On June 2, 2014, the trial court entered a form order setting a case management conference for July 9, 2014. It stated that “failure to appear will result in dismissal of the case.” Counsel for Jenkins and Murdock failed to appear at the conference. Following the case management conference, the trial court entered a form order that contained a section providing for dismissal. The trial court checked a box reading that “Defendant appeared; however, Plaintiff failed to appear. The above styled case is hereby dismissed without prejudice.” The order contained no other findings.

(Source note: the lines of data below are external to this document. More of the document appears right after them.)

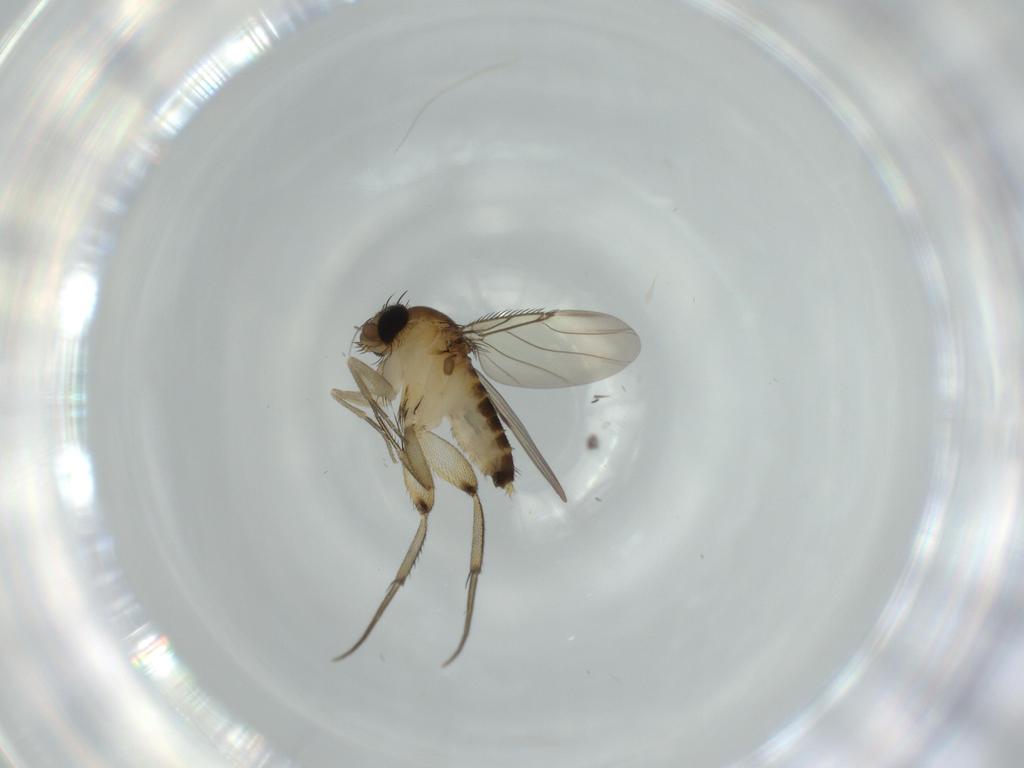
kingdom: Animalia
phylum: Arthropoda
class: Insecta
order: Diptera
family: Phoridae
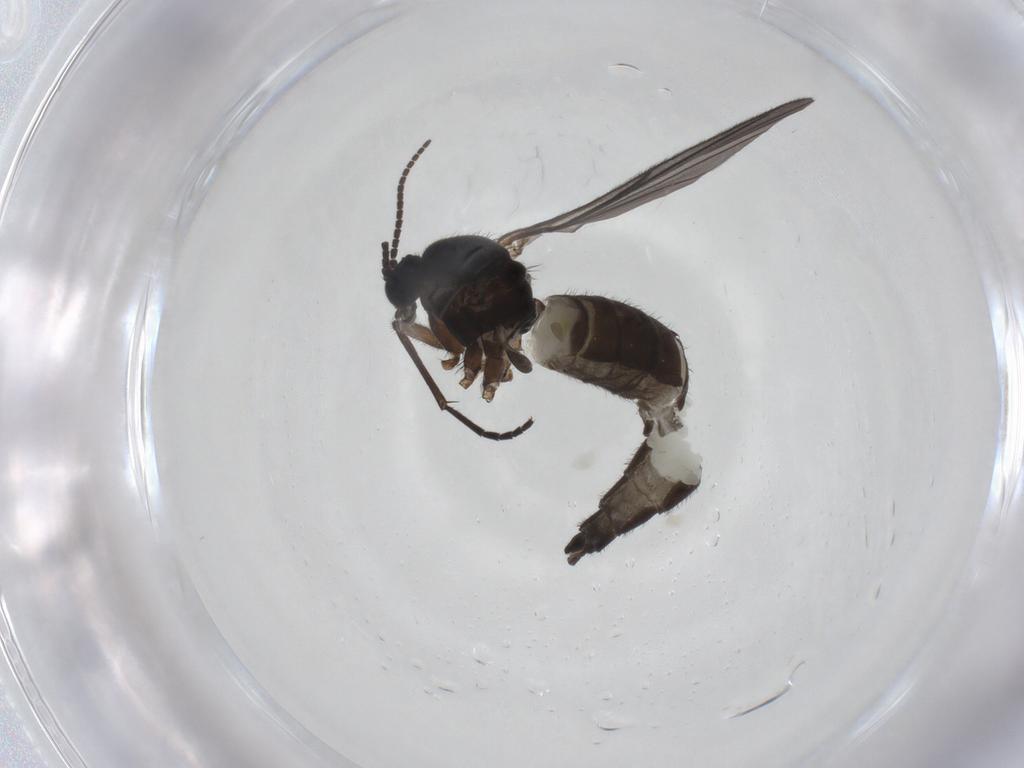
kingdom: Animalia
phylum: Arthropoda
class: Insecta
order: Diptera
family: Sciaridae
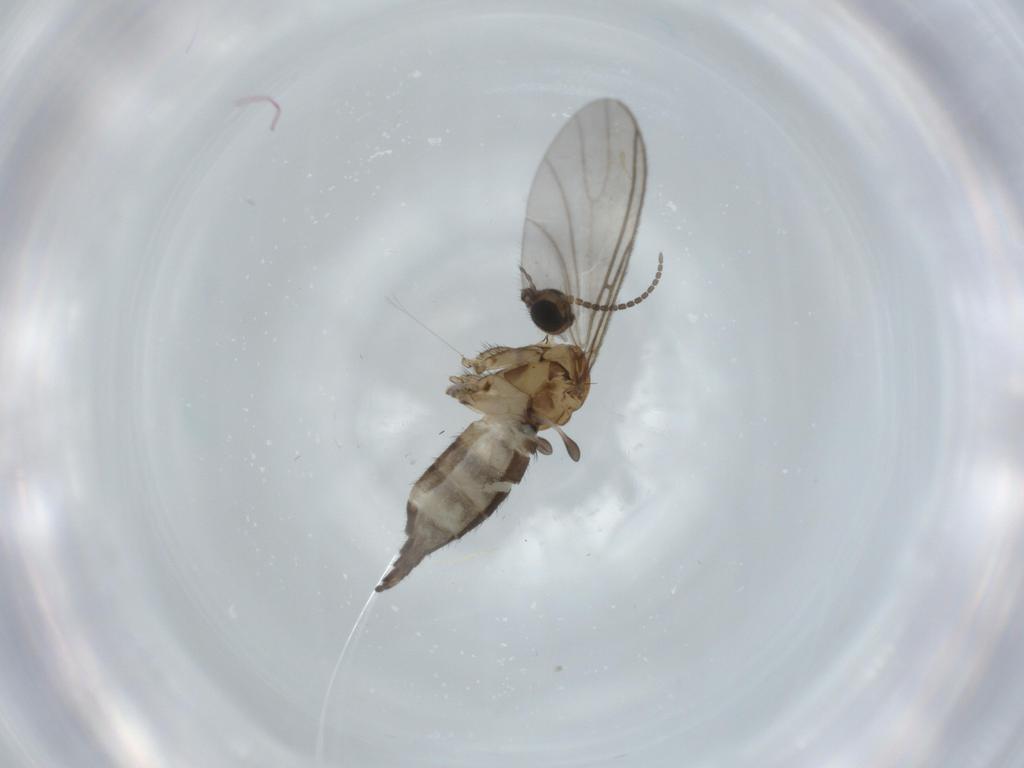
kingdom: Animalia
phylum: Arthropoda
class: Insecta
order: Diptera
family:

Counsel filed a verified motion for rehearing, an unverified motion to vacate the judgment, and a verified motion to vacate the judgment. He alleged that he had not received notice of the case management conference and that had he received such notice, he would have appeared as required. Counsel asked the trial court to issue sanctions against him rather than dismissing the case as to his clients, because his clients had not been responsible for counsel’s failure to appear at the case management conference. The trial court denied all three motions.

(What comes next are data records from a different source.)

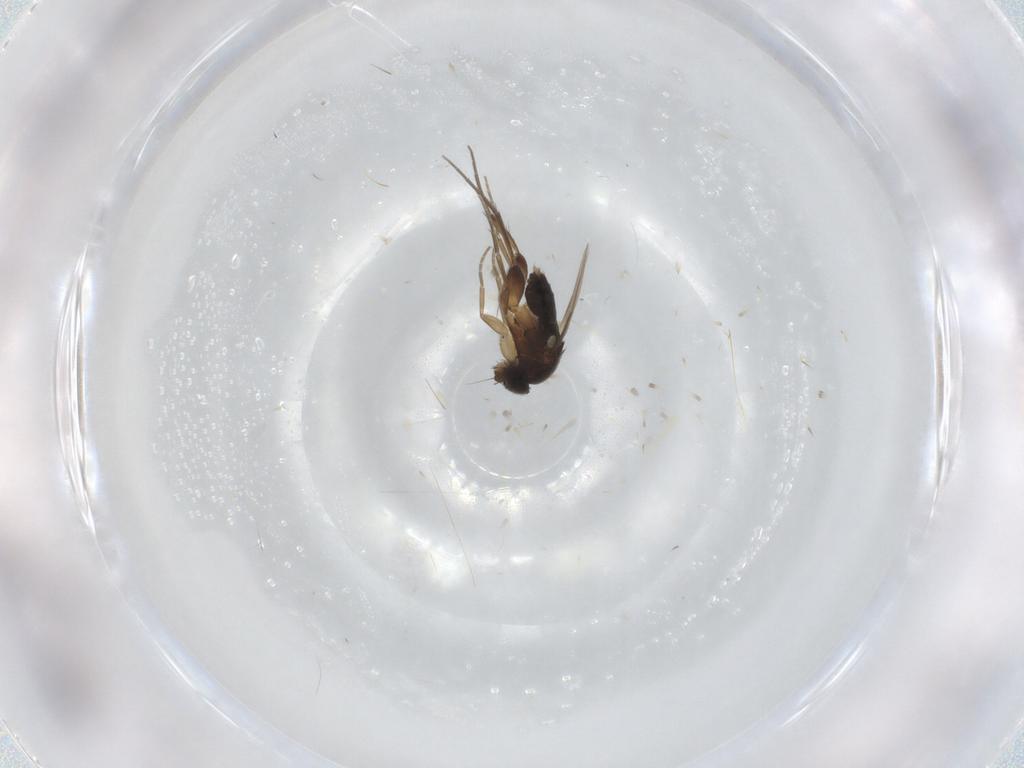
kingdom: Animalia
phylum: Arthropoda
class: Insecta
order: Diptera
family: Phoridae
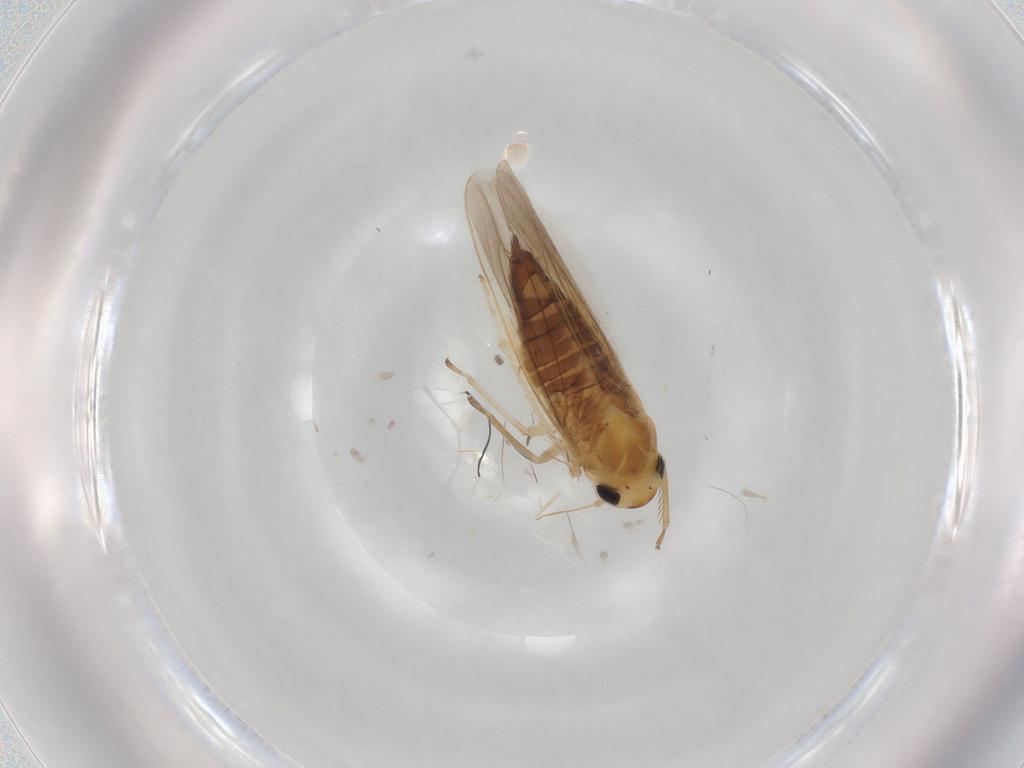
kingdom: Animalia
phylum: Arthropoda
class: Insecta
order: Hemiptera
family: Cicadellidae
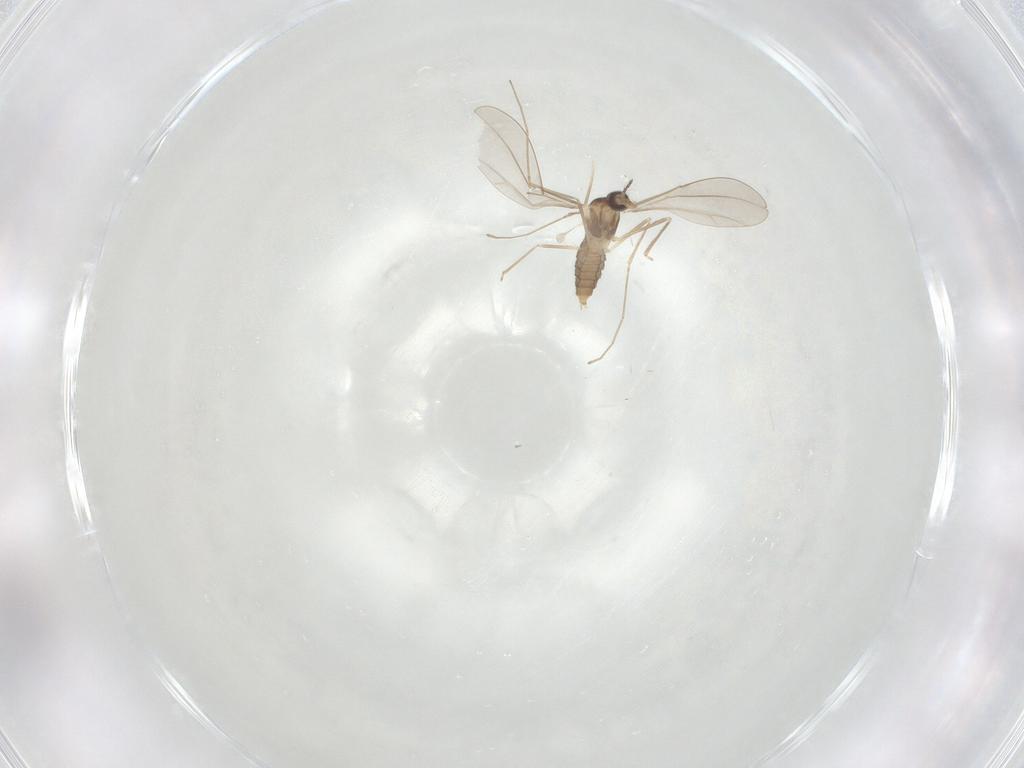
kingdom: Animalia
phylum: Arthropoda
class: Insecta
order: Diptera
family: Cecidomyiidae
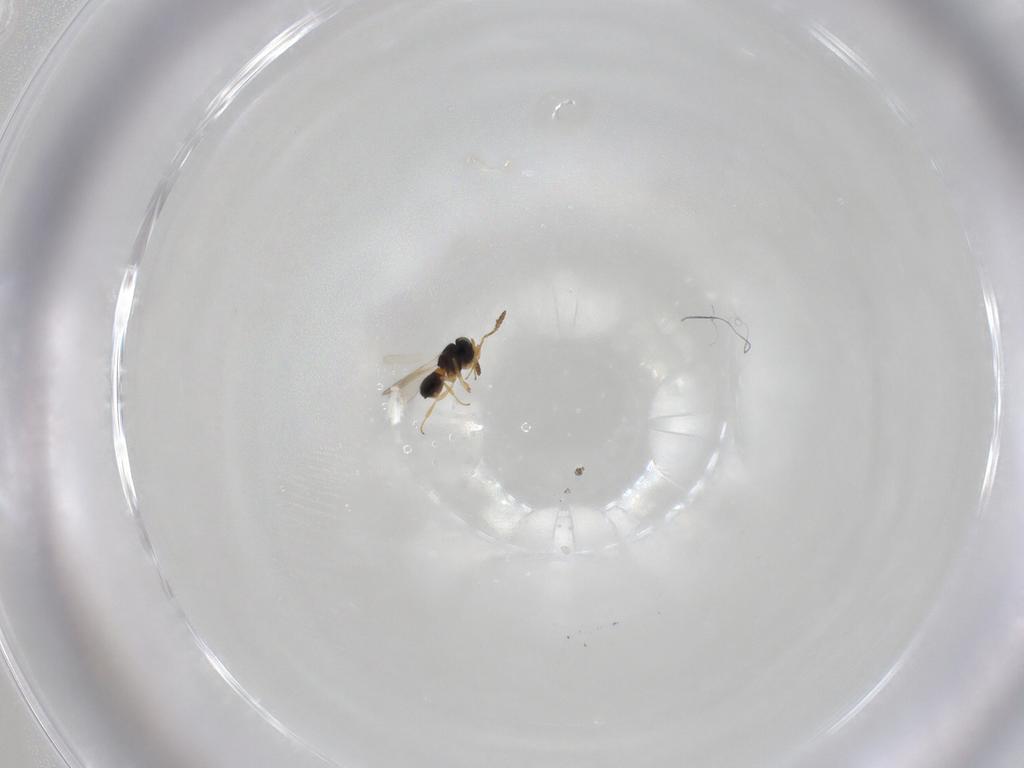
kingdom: Animalia
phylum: Arthropoda
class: Insecta
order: Hymenoptera
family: Scelionidae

Rule 1.200(c) authorizes a trial court to order a case management conference and to dismiss an action where a party fails to attend such a conference. However, where a trial court dismisses a suit for failure to attend a case management conference, its order must “contain findings that the party’s actions were flagrant, willful, persistent, or otherwise aggravated.” Drakeford v. Barnett Bank of Tampa, 694 So. 2d 822, 824 (Fla. 2d DCA 1997) (citing Clark v. Sturks, 668 So. 2d 1106, 1107 (Fla. 2d DCA 1996)); see also Commonwealth Fed. Sav. & Loan Ass’n v. Tubero, 569 So. 2d 1271 (Fla. 1990). A trial court’s failure to comply with that requirement takes on special significance where, as here, the expiration of the statute of limitations makes the dismissal a dismissal with prejudice “for all practical purposes.” See Anthony v. Schmidtt, 557 So. 2d 656, 662 (Fla. 2d DCA 1990); see also Martinez v. Collier Cty. Pub. Sch., 804 So. 2d 559, 560 (Fla. 1st DCA 2002).

Although the transcript of the hearing on the motion to vacate reflects understandable skepticism on the part of the trial court about counsel’s explanation for his failure to attend the case management conference, neither the trial court’s form order of dismissal, nor its orders denying Jenkins’ and Murdock’s postdismissal motions, nor the relevant transcripts contain findings that the failure to attend was willful, flagrant, persistent, or otherwise aggravated. Accordingly, we are required to reverse the order dismissing the case and remand for further proceedings. See Anthony, 557 So. 2d at 662. Our reversal renders Jenkins’ and Murdock’s contention that they were denied due process moot, and we do not address it.

On remand, the trial court is free to conduct such proceedings with respect to counsel’s failure to attend the case management conference, if any, as it sees fit. We express no judgment as to whether the facts of record or those that might be adduced in proceedings on remand warrant a dismissal of the action. We note, however, that absent evidence of client consent to or participation in the attorney’s misconduct, it is typically more appropriate to sanction an attorney for his failings than to require his clients to suffer the pains of the attorney’s errors or omissions. See id.

Reversed and remanded for further proceedings. (ALTENBERND and KELLY, JJ., Concur.)